Top of Provided information
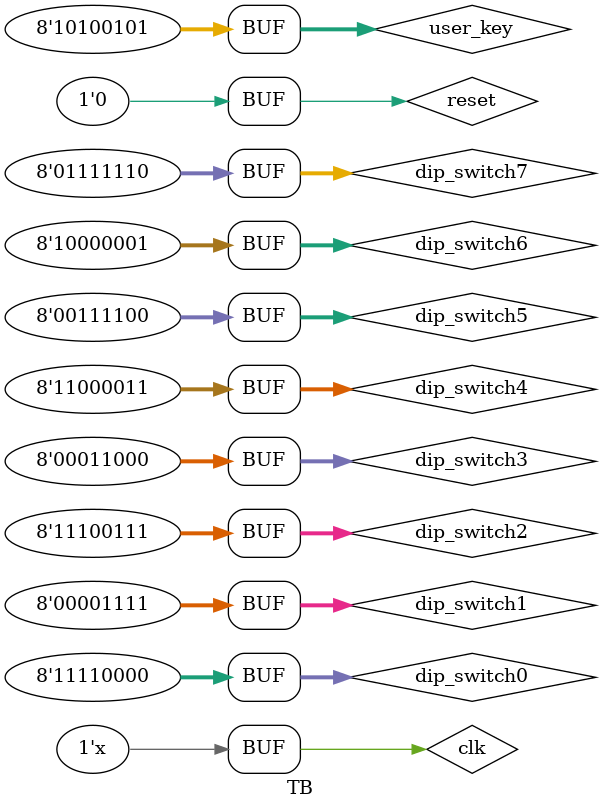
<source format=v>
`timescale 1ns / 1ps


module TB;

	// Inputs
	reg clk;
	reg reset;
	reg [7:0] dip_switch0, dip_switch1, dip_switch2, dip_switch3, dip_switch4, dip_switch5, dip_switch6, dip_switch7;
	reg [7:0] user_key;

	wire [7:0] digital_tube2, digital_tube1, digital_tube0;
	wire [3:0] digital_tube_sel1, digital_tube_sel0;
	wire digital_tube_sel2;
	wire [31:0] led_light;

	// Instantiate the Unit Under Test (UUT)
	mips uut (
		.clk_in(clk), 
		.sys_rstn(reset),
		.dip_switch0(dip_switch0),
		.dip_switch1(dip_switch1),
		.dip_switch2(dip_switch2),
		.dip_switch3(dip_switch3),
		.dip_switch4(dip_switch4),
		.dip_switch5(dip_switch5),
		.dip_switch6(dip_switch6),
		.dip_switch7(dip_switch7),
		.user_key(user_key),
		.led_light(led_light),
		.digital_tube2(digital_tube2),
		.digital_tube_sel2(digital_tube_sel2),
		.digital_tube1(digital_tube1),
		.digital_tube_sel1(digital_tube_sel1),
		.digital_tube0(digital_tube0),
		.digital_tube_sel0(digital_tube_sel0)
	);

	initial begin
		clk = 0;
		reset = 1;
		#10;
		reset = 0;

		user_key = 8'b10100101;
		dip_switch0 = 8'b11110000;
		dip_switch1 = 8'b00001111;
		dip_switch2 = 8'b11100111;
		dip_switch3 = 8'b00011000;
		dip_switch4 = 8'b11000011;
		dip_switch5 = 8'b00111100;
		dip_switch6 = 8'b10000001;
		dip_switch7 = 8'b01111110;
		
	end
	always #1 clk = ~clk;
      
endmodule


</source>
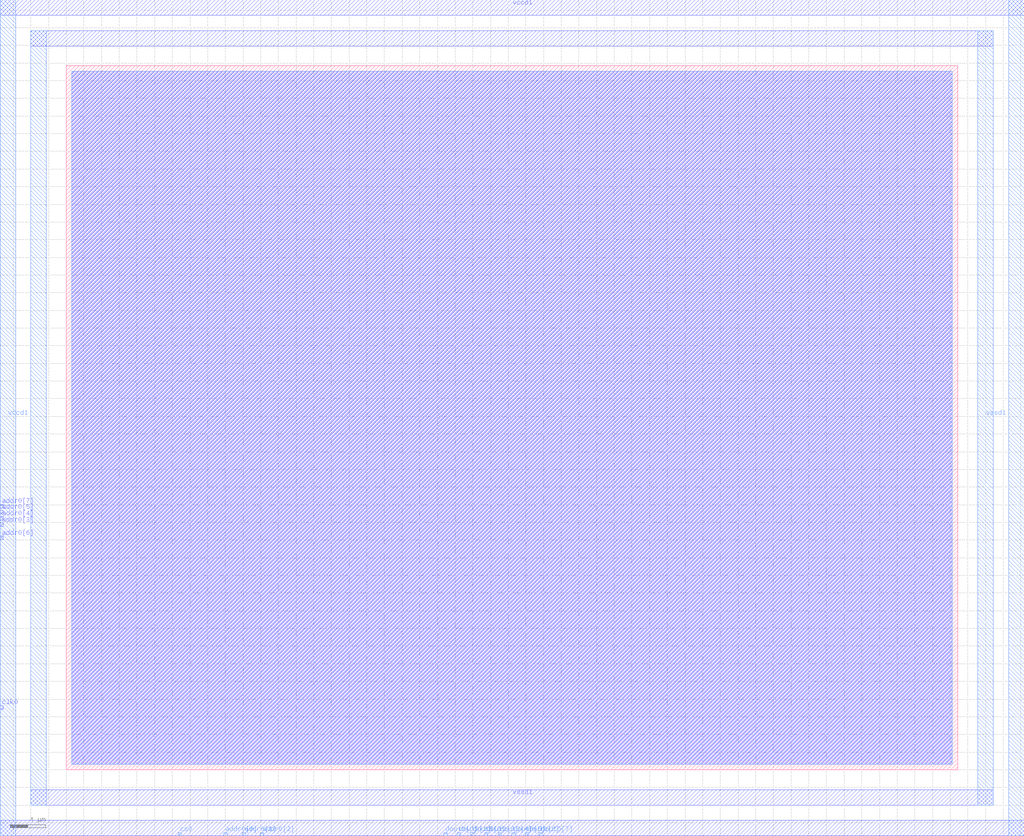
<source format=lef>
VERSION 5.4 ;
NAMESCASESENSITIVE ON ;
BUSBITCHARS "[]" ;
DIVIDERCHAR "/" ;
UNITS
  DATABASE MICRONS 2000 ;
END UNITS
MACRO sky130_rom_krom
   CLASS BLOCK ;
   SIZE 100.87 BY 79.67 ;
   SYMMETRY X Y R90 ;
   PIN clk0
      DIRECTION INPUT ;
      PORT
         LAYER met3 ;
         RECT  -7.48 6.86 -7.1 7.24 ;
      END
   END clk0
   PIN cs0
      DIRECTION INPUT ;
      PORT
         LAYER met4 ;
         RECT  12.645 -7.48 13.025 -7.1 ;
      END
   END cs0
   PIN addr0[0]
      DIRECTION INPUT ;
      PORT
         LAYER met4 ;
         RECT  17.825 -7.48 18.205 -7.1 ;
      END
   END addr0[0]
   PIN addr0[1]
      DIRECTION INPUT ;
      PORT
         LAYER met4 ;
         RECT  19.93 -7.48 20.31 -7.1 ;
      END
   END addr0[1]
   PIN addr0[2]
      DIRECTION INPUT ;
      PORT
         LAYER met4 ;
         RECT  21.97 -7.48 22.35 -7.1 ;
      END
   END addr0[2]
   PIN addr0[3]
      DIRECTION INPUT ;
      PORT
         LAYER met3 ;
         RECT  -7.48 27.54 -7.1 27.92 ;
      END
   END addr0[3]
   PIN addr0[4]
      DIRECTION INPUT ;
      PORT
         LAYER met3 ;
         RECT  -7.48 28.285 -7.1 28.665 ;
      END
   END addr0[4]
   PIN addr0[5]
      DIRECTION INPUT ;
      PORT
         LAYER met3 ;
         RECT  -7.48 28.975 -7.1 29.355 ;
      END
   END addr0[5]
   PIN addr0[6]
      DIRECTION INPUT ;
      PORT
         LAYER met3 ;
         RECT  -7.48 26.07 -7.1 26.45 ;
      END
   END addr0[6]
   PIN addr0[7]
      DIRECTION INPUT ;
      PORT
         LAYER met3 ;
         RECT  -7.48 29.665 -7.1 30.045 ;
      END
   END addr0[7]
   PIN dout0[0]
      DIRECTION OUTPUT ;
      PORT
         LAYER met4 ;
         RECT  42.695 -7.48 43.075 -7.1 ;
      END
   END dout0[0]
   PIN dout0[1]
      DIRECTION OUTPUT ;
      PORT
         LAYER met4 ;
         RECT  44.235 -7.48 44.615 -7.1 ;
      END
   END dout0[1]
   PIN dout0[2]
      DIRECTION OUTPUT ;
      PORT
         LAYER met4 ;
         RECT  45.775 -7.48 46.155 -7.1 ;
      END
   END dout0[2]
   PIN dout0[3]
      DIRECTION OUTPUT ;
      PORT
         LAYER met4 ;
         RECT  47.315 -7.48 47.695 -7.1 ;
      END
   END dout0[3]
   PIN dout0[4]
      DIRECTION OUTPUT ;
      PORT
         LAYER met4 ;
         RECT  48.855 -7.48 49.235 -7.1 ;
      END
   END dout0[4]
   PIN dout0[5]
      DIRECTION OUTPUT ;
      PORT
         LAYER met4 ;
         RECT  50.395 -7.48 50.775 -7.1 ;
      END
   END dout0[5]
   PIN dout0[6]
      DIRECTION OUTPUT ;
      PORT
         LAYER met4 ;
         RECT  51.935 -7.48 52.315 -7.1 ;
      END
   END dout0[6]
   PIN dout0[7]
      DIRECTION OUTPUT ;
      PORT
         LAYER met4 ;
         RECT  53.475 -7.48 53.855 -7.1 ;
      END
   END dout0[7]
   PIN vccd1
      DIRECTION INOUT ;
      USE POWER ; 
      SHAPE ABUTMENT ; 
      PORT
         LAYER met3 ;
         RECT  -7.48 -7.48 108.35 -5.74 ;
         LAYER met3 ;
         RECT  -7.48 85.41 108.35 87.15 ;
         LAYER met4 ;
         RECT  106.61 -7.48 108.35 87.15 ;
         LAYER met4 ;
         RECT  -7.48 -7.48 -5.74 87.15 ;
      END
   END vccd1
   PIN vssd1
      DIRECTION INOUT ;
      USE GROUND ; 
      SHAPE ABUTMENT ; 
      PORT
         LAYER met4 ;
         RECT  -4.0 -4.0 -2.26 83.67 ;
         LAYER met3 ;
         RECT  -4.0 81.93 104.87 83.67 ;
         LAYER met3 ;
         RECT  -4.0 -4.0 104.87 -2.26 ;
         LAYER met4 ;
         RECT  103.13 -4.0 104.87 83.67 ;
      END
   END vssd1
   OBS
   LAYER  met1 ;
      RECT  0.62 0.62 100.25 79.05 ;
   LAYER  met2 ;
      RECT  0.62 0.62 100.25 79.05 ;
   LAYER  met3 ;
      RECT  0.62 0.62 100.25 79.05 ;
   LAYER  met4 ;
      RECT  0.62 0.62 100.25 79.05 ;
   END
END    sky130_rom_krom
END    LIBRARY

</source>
Bottom of Provided information
■ Task to complete: Copy each line above holding "reset".

■ Task result:
	reg reset;
		.sys_rstn(reset),
		reset = 1;
		reset = 0;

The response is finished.